The New York Earth Room (created in 1977) at 141 Wooster Street and The Broken Kilometer (1979) at 393 West Broadway are only a couple blocks apart in SoHo and are two of the most interesting art spaces in New York City. They are both long term installations created by Walter De Maria and were commissioned and are maintained by the Dia Art Foundation.
The New York Earth Room is an interior earth sculpture. 250 cubic yards/280,000 pounds of earth over 3,600 square feet of floor space on the second floor of its SoHo building.
The Broken Kilometer is composed of 500 highly polished, round, solid brass rods, each measuring two meters in length and two inches in diameter. The rods are placed in five parallel rows of 100 rods each. The sculpture weighs 18 3/4 tons and takes up almost 6,000 square feet of its ground floor gallery space.

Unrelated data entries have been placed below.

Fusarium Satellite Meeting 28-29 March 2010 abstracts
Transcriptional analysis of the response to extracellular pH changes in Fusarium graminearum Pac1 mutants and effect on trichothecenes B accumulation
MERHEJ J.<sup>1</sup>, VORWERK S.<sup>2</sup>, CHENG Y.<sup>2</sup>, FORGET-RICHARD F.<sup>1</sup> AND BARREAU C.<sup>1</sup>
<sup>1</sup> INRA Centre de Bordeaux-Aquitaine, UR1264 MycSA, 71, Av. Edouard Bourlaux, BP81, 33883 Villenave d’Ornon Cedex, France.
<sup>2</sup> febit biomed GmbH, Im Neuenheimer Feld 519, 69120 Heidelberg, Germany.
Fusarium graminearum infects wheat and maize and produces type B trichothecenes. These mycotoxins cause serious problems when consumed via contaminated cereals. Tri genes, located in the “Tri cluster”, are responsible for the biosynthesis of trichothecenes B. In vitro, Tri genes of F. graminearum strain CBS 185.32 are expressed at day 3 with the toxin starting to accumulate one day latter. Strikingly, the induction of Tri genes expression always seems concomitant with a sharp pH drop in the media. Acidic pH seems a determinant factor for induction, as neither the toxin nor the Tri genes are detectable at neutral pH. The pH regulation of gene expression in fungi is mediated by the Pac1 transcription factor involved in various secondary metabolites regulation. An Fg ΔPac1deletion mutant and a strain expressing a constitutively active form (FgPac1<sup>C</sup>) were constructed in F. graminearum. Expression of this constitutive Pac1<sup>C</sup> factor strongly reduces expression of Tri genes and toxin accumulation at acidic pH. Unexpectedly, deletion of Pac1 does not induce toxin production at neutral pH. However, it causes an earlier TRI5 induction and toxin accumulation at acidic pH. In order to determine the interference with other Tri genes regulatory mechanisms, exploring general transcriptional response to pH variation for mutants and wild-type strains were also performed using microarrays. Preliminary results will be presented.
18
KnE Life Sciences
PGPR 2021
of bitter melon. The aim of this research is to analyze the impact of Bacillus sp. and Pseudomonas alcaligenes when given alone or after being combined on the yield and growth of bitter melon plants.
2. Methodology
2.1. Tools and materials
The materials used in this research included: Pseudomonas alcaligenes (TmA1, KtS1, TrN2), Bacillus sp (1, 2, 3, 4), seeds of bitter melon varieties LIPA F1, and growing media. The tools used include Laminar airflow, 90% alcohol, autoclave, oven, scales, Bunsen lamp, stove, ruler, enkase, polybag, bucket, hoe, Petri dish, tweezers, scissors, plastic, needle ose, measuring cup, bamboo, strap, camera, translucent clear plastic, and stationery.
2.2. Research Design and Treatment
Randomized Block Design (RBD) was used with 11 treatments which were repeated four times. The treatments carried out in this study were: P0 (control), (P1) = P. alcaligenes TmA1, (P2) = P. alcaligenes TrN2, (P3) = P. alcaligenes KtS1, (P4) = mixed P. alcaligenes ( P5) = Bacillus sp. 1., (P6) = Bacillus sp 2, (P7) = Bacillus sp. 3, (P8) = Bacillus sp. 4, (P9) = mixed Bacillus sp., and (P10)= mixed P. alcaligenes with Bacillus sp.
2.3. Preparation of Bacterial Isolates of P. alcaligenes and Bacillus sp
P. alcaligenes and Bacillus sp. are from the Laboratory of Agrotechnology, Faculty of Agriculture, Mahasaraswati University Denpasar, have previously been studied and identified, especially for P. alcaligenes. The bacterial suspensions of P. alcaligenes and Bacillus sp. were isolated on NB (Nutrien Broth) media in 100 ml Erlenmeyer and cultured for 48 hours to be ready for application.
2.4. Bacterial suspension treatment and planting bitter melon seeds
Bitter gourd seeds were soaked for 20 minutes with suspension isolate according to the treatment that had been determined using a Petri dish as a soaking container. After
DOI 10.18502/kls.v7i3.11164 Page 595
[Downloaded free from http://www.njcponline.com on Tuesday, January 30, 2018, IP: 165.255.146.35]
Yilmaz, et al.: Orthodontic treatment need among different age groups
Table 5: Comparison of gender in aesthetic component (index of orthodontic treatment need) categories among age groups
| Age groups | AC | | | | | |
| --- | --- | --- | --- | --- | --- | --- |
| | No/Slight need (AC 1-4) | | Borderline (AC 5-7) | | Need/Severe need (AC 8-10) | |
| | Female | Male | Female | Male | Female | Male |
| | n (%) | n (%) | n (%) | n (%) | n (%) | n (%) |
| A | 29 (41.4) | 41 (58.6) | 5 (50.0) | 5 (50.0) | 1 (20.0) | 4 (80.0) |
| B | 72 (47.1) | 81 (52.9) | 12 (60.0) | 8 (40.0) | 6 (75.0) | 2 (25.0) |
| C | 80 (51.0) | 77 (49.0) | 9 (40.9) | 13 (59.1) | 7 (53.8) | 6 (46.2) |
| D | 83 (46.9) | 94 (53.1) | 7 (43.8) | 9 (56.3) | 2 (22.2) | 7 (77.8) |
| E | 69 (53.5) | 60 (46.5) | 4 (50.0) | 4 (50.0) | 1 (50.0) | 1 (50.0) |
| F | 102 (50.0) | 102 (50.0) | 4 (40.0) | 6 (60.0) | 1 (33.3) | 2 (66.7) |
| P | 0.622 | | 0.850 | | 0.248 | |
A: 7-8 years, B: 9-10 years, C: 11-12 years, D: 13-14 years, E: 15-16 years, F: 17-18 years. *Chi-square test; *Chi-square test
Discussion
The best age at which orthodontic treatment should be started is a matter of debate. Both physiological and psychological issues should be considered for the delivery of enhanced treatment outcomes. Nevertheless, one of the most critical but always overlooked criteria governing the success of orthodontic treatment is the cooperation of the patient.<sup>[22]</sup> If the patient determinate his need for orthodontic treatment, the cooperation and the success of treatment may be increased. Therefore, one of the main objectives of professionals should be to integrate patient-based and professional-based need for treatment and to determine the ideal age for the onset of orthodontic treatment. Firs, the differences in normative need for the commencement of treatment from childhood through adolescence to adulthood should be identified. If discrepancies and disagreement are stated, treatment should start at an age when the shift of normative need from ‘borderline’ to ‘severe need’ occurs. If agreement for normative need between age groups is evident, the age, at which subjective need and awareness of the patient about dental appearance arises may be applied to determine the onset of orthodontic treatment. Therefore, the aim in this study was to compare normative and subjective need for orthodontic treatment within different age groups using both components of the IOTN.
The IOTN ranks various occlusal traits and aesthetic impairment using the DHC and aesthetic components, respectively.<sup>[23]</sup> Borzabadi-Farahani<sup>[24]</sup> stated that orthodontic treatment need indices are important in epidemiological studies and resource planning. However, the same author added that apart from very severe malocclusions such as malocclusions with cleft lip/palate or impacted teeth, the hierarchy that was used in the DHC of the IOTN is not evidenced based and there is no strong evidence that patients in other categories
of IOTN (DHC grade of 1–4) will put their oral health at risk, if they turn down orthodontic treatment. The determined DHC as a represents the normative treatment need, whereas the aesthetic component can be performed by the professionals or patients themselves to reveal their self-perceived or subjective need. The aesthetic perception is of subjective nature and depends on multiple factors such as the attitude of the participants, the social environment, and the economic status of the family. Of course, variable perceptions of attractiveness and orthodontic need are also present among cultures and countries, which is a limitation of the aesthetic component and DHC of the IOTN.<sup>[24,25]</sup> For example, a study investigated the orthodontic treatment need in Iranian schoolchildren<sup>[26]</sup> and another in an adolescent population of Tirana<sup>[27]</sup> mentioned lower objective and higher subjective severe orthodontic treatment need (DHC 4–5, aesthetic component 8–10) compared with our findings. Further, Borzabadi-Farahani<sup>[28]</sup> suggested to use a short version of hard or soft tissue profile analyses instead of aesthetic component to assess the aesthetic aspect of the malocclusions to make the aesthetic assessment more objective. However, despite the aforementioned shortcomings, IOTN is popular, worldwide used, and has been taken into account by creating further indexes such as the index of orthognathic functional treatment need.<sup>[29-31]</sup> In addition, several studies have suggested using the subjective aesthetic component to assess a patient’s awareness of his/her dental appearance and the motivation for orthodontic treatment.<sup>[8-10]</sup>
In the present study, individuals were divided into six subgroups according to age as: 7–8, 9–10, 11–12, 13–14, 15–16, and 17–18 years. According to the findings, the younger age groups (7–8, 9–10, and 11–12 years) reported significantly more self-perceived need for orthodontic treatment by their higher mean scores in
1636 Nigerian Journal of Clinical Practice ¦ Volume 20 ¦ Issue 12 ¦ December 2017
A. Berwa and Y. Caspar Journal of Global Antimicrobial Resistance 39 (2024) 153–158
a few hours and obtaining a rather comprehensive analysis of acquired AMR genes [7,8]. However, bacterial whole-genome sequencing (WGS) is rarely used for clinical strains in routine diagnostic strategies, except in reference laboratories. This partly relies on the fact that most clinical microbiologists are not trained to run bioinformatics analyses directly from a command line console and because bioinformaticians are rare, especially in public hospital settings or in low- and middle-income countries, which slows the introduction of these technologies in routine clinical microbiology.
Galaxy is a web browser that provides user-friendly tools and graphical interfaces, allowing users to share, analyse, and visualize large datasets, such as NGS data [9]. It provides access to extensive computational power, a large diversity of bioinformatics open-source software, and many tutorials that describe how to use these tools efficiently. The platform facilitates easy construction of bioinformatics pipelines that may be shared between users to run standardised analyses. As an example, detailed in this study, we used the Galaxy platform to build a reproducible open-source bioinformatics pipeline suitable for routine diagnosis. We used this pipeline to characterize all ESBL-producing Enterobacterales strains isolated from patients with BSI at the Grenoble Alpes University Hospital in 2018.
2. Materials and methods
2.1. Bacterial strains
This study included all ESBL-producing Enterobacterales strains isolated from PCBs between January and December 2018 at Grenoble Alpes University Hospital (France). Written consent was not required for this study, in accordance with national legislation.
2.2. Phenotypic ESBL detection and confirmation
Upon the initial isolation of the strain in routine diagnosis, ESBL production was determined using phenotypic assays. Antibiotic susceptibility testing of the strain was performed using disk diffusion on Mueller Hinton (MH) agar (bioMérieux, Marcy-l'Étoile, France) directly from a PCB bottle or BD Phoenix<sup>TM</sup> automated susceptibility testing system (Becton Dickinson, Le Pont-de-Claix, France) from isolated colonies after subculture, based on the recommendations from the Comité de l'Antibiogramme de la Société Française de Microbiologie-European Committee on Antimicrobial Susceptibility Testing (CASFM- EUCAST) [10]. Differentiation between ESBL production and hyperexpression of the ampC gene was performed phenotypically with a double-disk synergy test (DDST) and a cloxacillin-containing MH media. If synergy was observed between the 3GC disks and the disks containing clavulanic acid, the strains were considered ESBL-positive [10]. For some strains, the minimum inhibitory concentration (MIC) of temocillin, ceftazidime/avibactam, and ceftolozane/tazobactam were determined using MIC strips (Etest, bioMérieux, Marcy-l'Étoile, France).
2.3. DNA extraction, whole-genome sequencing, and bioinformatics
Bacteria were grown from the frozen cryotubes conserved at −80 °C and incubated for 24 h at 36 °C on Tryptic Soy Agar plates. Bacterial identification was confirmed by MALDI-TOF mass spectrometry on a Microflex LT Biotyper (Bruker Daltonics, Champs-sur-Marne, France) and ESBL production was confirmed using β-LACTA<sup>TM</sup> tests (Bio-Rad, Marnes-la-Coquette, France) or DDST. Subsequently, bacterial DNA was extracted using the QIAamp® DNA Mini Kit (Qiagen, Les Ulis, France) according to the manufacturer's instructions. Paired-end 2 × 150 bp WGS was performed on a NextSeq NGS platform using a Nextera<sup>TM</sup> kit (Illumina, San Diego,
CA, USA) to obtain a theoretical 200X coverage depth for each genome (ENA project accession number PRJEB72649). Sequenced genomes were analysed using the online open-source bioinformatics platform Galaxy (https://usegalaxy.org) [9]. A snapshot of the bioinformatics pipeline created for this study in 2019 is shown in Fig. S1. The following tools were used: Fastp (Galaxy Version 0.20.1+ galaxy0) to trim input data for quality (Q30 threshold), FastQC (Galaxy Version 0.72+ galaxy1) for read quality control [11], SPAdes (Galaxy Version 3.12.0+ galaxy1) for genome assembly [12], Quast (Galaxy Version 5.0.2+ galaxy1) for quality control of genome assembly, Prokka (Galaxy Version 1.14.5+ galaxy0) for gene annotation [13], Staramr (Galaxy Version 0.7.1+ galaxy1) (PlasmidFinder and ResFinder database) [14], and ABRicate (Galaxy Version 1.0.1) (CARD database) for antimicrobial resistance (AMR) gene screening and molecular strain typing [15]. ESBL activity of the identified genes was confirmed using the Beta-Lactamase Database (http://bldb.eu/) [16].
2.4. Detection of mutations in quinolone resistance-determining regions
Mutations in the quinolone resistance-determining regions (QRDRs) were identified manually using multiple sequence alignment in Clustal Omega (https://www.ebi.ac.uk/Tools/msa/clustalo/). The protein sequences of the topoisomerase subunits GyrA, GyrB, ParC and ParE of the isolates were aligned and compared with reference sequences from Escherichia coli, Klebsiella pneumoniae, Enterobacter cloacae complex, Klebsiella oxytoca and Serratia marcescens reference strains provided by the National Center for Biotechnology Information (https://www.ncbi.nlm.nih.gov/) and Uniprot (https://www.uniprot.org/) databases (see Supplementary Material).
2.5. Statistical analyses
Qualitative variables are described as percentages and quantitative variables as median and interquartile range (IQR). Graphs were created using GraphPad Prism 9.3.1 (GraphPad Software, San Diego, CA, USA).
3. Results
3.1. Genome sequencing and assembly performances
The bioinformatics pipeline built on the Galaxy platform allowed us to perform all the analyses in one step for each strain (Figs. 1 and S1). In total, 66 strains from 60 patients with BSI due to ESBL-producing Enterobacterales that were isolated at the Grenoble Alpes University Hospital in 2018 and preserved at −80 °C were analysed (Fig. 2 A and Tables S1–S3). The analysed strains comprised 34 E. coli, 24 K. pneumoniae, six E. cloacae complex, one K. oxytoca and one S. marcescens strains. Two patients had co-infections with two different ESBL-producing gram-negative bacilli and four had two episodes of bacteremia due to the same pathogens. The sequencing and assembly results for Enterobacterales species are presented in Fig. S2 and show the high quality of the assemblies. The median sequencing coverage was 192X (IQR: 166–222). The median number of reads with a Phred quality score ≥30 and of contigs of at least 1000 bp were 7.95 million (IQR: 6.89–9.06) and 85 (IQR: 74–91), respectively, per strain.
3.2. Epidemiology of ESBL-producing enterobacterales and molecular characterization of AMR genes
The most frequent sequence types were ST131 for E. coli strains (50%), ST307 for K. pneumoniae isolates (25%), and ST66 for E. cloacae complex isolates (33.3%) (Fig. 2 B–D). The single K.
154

Just as interesting as the work are the sitters. One lady has been sitting in the The Broken Kilometer space for over 17 years and one man has been tending the earth of The New York Earth Room, which requires watering and raking, for two decades. Both sitters are probably somewhere in their 50's but each of them has teenage personalities and expressions.
Maybe their youthfulness is just a sign that they are in love; with each other. They are happily married, meet each other for lunch everyday and walk home together. They've had a life, which included raising children, all in the context of the lingering beauty of De Maria's art work.